WORK TASK: What lines of the data below include the word "bladder"? Report them by copying each.

DATASET EXTRACT:
>>>>>
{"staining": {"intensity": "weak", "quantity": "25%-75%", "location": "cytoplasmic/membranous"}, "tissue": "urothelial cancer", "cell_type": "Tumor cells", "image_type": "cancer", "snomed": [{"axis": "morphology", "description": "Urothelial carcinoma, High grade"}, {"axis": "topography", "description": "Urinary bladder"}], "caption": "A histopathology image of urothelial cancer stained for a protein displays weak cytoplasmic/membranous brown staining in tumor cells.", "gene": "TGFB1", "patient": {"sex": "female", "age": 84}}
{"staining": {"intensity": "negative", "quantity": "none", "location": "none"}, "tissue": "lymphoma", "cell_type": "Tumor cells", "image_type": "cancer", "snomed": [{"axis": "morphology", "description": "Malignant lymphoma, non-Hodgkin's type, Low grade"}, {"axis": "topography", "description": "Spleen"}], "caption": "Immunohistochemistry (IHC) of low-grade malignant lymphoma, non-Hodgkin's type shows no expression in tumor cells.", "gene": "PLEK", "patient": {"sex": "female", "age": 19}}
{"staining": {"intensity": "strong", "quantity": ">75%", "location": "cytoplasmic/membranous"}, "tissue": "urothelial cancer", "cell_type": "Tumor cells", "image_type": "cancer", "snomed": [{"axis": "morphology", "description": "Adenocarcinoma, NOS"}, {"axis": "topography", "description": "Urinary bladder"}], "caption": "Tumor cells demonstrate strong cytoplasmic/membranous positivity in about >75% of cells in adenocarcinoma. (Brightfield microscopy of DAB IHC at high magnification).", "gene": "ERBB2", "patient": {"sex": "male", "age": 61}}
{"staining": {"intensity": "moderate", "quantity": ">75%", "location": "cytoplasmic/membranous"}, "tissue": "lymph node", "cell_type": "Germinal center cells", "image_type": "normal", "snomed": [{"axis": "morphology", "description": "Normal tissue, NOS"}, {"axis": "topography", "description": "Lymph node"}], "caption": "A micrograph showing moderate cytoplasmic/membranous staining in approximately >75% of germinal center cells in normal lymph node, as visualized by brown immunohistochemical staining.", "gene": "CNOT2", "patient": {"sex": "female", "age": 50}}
<<<<<
ANSWER TO THE EXERCISE:
{"staining": {"intensity": "weak", "quantity": "25%-75%", "location": "cytoplasmic/membranous"}, "tissue": "urothelial cancer", "cell_type": "Tumor cells", "image_type": "cancer", "snomed": [{"axis": "morphology", "description": "Urothelial carcinoma, High grade"}, {"axis": "topography", "description": "Urinary bladder"}], "caption": "A histopathology image of urothelial cancer stained for a protein displays weak cytoplasmic/membranous brown staining in tumor cells.", "gene": "TGFB1", "patient": {"sex": "female", "age": 84}}
{"staining": {"intensity": "strong", "quantity": ">75%", "location": "cytoplasmic/membranous"}, "tissue": "urothelial cancer", "cell_type": "Tumor cells", "image_type": "cancer", "snomed": [{"axis": "morphology", "description": "Adenocarcinoma, NOS"}, {"axis": "topography", "description": "Urinary bladder"}], "caption": "Tumor cells demonstrate strong cytoplasmic/membranous positivity in about >75% of cells in adenocarcinoma. (Brightfield microscopy of DAB IHC at high magnification).", "gene": "ERBB2", "patient": {"sex": "male", "age": 61}}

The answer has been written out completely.